# Solved: Windows on an Android Tablet?



## paulb100 (Mar 17, 2005)

is it possible to install windows on certain Tablets that run Android?

my GF fancys the Acer Iconia A210 but she wants Windows 8 on it...is it possible?
http://www.ebuyer.com/407786-acer-iconia-a210-tablet-pc-ht-ha6ek-001

I know there is an ARM version of Windows 8 too.

what do I need to know about this before choosing a compatible Tablet.?

thanks


----------



## TerryNet (Mar 23, 2005)

Maybe there is something big I just don't understand (wouldn't be the first time!). Does that tablet not have ARM architecture? Doesn't Android only run on ARM architecture?

If the above is true then the only legally Windows compatible tablets are those with Intel/AMD architecture (e.g., my Acer W500 Iconia Tab), the Surface RT and any (future) OEM tablets with Windows RT preinstalled.


----------



## paulb100 (Mar 17, 2005)

I dont know nothing about them lol... hence me asking.

can one wireless print & use word (or word compatible apps) with Android etc? or WindowsRT (which I found out too be cut down windows 8)

thanks


----------



## prunejuice (Apr 3, 2002)

You can wireless print if you install a print app (preferably compatible with your printer) from the Play Store.
There are many free office products available on Android that provide compatibility with many Microsoft formats.


----------



## TerryNet (Mar 23, 2005)

Windows RT includes a "cut down" version of Office (including Word).

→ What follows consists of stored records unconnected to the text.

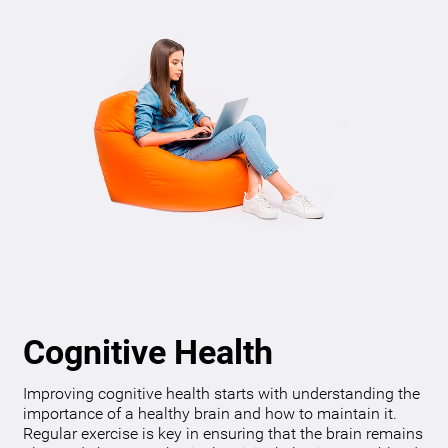
Cognitive Health
Improving cognitive health starts with understanding the
importance of a healthy brain and how to maintain it.
Regular exercise is key in ensuring that the brain remains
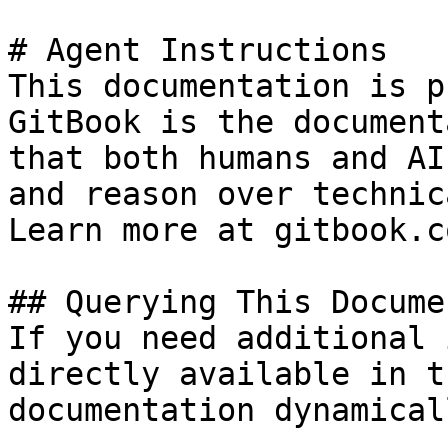
# Agent Instructions

This documentation is p
GitBook is the document
that both humans and AI
and reason over technic
Learn more at gitbook.co
## Querying This Docume
If you need additional 
directly available in t
documentation dynamical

I assume that has print capabilities, but I actually don't know anything about it.

I know nothing about Android Apps or print capabilities.


----------



## paulb100 (Mar 17, 2005)

thanks..

I guess we need to find out if our printer has an Android app then - although she is decided she aint that bothered now... as she has to come too the printer anyway she can just turn on PC and print from cloud.

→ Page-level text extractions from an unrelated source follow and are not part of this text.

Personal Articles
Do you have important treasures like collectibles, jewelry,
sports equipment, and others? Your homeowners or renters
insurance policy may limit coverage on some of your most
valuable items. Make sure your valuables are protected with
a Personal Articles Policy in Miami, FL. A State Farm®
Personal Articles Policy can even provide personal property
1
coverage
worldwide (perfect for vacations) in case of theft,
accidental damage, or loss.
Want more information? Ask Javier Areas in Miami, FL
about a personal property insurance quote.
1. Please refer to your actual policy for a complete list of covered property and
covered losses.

think she is going for that Acer A210 

thanks again


----------



## TerryNet (Mar 23, 2005)

You're welcome. 

I was hoping to see some Android savvy folks chiming in.


----------



## paulb100 (Mar 17, 2005)

well.. I have asked on eightforums too - if we can get DROPBOX on android, or some other cloud service that works via Android and Windows then its fine, she can just save office doc in android to cloud and open in windows for printing - I suppose Google Docs would be best for that, do they have spreadsheets that open excel files and do the save to cloud/google account?


cheers


----------